This week’s alumni dvar torah is by Alex Zaloum
At the giving of the Torah, the entire Jewish nation stood at the foot of Mount Sinai and heard the Divine command: “I am the Lord your G-d, Who took you out of the land of Egypt, out of the house of bondage. You shall have no other gods before Me” (Shemos 20:2-3).
Just forty days later, upon seeing that Moses had delayed in descending the mountain, the people demanded of Aaron: “Rise up, make for us gods that will go before us, for this man Moses who brought us up from the land of Egypt – we do not know what became of him” (Shemos 32:1).
The question is simple: what were the Jewish people thinking?

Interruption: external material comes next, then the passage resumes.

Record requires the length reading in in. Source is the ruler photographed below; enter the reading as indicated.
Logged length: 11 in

According to Rashi, the people sought a substitute for Moses to lead them into the the land of Canaan. As a shepherd of faith, Moses had provided the people with a concrete connection to the Almighty. Without him, the people feared their conquest of the land would be unsuccessful.

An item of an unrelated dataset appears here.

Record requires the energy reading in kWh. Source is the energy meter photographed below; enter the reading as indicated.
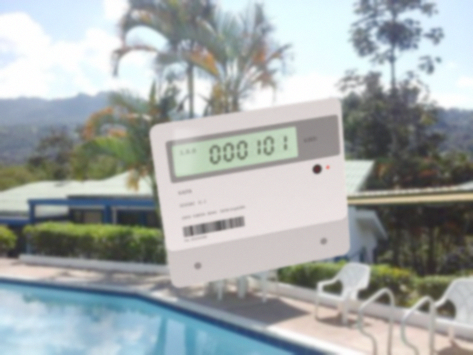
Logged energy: 101 kWh
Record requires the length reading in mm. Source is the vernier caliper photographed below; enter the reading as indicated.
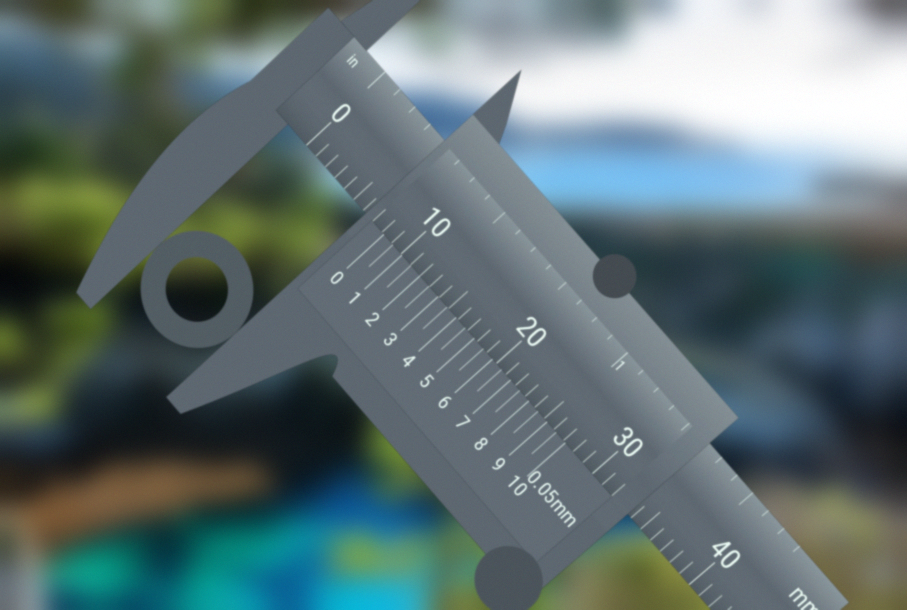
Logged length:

But if they were looking to replace a prophet, why did they make an idol? As revered as Moses was, the Jewish people never worshiped him like a god. Why jump to idolatry? For what purpose was the golden calf intended?
On the surface, a prophet and an idol serve similar functions. Both are, in theory, intermediaries between the people and the Divine, bridging the gap between heaven and earth. However, there is a fundamental distinction between the two: while a prophet connects the people to the Divine, an idol interposes between them.
A prophet strives to uplift the people to spiritual heights from which they can develop a deeper connection to G-d on their own. By imparting their wisdom, the prophet seeks to make the people spiritually independent. An idol, on the other hand, never empowers its worshipers. Instead, it makes them perpetually dependent upon a physical object for what feels like spiritual sustenance. Whereas a prophet serves as a spiritual guide, an idol is merely a spiritual crutch. The people built the golden calf because they failed to recognize the difference between the two.
Though we may not desire to worship idols like the golden calf in our day and age, the concept of idolatry remains very much alive. For, in essence, an idol is simply anything to which we ascribe power besides G-d Himself. Today, perhaps more than ever, we experience an incessant flow of vanities vying for our attention. But often those people, possessions and experiences which advertise themselves as offering the greatest fulfillment leave us feeling the deepest emptiness.
How can we determine if we are being offered something of true value or just ephemeral satisfaction? A simple test: when something in this world seems to say, “Look at me,” it is like an “idol,” with nothing real to offer us. On the other hand, when something calls to us as if to say, “Look beyond me,” it is like a “prophet,” pointing us towards the One who cannot be encapsulated in any form or experience. Whenever we encounter something or someone that captivates our attention, we can ask: to what is this pointing towards? Itself? Or something greater?
May we each find the clarity in our own lives to distinguish between the “idols” which lead us astray, and the “prophets” which bring us closer to the one true Source of all there is.
Alex Zaloum (Men’s Winter Beit Midrash 2016) is a senior at Harvard, where he serves as one of the gabbaim of the Harvard Hillel Orthodox minyan and co-President of the orthodox student group on campus.